[Exercise description]
Reproduce the listing below word for word, including every line.

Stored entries
══════════════════════════════

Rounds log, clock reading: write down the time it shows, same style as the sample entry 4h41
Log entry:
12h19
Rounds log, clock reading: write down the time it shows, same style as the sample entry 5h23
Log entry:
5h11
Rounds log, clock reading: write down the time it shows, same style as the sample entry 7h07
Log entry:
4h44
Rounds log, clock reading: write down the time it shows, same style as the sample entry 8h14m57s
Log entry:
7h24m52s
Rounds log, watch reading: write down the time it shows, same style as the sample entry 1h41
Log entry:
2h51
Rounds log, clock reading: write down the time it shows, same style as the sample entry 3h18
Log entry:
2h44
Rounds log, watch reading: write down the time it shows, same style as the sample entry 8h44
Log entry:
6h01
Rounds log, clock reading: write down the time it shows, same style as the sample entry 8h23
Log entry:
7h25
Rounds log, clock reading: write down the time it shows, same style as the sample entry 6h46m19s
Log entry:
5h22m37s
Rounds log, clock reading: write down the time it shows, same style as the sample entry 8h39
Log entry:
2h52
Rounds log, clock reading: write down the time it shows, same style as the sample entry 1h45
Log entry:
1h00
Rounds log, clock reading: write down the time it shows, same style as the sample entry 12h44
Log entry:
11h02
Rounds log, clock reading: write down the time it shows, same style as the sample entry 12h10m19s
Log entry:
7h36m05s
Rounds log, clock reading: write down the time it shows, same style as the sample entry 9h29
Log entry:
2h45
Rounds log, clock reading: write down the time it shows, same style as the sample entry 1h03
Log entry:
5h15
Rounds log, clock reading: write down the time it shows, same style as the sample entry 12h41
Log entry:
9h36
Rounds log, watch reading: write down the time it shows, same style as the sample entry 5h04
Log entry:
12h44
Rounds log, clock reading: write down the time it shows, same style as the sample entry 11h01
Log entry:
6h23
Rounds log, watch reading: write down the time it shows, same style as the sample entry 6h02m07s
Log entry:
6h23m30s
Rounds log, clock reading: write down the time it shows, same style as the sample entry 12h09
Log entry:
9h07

══════════════════════════════

[The reply]
Rounds log, clock reading: write down the time it shows, same style as the sample entry 4h41
Log entry:
12h19
Rounds log, clock reading: write down the time it shows, same style as the sample entry 5h23
Log entry:
5h11
Rounds log, clock reading: write down the time it shows, same style as the sample entry 7h07
Log entry:
4h44
Rounds log, clock reading: write down the time it shows, same style as the sample entry 8h14m57s
Log entry:
7h24m52s
Rounds log, watch reading: write down the time it shows, same style as the sample entry 1h41
Log entry:
2h51
Rounds log, clock reading: write down the time it shows, same style as the sample entry 3h18
Log entry:
2h44
Rounds log, watch reading: write down the time it shows, same style as the sample entry 8h44
Log entry:
6h01
Rounds log, clock reading: write down the time it shows, same style as the sample entry 8h23
Log entry:
7h25
Rounds log, clock reading: write down the time it shows, same style as the sample entry 6h46m19s
Log entry:
5h22m37s
Rounds log, clock reading: write down the time it shows, same style as the sample entry 8h39
Log entry:
2h52
Rounds log, clock reading: write down the time it shows, same style as the sample entry 1h45
Log entry:
1h00
Rounds log, clock reading: write down the time it shows, same style as the sample entry 12h44
Log entry:
11h02
Rounds log, clock reading: write down the time it shows, same style as the sample entry 12h10m19s
Log entry:
7h36m05s
Rounds log, clock reading: write down the time it shows, same style as the sample entry 9h29
Log entry:
2h45
Rounds log, clock reading: write down the time it shows, same style as the sample entry 1h03
Log entry:
5h15
Rounds log, clock reading: write down the time it shows, same style as the sample entry 12h41
Log entry:
9h36
Rounds log, watch reading: write down the time it shows, same style as the sample entry 5h04
Log entry:
12h44
Rounds log, clock reading: write down the time it shows, same style as the sample entry 11h01
Log entry:
6h23
Rounds log, watch reading: write down the time it shows, same style as the sample entry 6h02m07s
Log entry:
6h23m30s
Rounds log, clock reading: write down the time it shows, same style as the sample entry 12h09
Log entry:
9h07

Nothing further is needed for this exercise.